An institutional Kodak investor is calling on the photo firm to invest more in a turnaround or sell itself, reports Matt Daneman at the Democrat and Chronicle:

Investment Partners oversees more than 205,000 Kodak shares and $1 million worth of Kodak bonds. The firm has a history of activism with the companies in which it invests, having in the past year also contacted hearing aid company Otix Global Inc. and power company Constellation Energy Partners with recommendations for improvement. [Investment Partners co-principal Gregg] Abella pointedly questioned Kodak CEO Antonio M. Perez last month at the company's annual investor conference in New York City about the idea of a sale of the company. Perez deflected the question. On Wednesday, Kodak spokesman David Lanzillo said the company continues "to execute the strategy that we presented to investors on Feb. 3, and we remain committed to completing our transformation into a sustainable, profitable company."

Meanwhile Molly Cappotelli reports at the Rochester Business Journal that Kodak has scheduled its annual meeting for May 11 in San Diego.  Investment Partners should get their proxy vote form by March 31 - but I'm guessing they're going to show up in person.
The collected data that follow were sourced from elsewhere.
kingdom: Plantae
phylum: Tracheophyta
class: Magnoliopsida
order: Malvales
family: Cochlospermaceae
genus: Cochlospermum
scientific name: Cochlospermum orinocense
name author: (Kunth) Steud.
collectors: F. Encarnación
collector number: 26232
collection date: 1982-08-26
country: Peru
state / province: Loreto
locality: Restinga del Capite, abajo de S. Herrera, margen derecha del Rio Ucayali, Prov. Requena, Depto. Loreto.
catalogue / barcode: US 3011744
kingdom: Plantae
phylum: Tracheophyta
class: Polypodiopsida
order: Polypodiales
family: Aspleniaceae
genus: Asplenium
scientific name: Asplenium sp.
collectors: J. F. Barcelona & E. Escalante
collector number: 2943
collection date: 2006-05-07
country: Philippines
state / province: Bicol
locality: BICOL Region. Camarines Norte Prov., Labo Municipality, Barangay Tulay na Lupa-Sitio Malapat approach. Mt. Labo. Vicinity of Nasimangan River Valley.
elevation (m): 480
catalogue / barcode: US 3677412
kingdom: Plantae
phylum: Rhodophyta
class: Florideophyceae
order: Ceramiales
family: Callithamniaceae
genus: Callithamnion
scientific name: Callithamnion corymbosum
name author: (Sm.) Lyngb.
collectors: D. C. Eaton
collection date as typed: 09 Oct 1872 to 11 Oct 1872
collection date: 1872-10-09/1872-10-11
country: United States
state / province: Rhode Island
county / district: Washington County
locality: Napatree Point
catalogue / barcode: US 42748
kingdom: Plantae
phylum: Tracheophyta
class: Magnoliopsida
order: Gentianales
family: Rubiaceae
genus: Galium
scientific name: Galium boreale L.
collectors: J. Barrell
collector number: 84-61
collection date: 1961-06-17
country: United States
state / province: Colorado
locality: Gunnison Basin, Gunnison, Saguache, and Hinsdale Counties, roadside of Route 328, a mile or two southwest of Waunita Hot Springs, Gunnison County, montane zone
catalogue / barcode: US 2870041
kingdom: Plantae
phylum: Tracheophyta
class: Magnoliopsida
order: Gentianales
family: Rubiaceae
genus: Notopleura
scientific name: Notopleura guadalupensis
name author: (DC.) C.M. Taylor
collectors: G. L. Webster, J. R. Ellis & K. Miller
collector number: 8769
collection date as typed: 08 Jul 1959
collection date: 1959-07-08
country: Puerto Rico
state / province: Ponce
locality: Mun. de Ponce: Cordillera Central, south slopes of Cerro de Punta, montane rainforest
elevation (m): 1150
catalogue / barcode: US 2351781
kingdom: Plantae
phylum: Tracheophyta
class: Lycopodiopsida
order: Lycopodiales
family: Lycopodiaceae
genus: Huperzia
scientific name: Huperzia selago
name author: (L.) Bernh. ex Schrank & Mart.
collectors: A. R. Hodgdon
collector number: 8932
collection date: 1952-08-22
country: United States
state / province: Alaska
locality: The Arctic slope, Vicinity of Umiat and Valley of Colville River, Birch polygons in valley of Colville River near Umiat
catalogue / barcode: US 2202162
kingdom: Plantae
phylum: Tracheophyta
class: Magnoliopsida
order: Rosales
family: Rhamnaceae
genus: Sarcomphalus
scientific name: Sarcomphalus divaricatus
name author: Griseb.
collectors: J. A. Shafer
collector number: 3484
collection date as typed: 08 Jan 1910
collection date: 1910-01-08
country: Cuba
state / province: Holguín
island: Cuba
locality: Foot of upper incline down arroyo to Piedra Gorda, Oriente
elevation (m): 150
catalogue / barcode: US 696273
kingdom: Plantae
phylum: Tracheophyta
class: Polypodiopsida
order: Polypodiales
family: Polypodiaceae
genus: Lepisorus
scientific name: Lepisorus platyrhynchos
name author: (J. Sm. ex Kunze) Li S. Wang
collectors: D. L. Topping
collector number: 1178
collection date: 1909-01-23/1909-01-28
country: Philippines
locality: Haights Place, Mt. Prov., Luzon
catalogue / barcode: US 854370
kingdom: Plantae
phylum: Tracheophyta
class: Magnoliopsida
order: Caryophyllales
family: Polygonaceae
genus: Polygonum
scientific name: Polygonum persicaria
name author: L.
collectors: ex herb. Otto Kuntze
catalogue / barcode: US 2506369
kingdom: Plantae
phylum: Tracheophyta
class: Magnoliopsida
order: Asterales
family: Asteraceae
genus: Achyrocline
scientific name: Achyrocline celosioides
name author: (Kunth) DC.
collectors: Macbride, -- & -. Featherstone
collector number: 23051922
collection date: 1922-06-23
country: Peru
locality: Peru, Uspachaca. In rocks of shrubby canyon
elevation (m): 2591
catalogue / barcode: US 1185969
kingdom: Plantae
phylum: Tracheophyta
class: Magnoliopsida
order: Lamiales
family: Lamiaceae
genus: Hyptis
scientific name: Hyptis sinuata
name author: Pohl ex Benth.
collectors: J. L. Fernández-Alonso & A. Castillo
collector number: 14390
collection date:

Western New York's manufacturing index dropped in February, as it grew elsewhere in the nation. David Robinson at the Buffalo News reports:

“As the local and national indexes continue to diverge, the question becomes: Which one is lagging the other?” said Arthur D. Aramino, the chairman of the National Association of Purchasing Management—Buffalo’s business survey committee. Mikhail Melnik, a Niagara University economist, said he views last month’s steep decline in the local index as a sign that factory activity here is stabilizing, after showing signs of modest growth since November 2009. “Our regional index does not yet indicate a contraction in manufacturing activity, but rather a leveling off, with near zero growth,” said Melnik, who predicts that local growth rates will be about 1 percent lower during the first half of this year than they were during the second half of last year.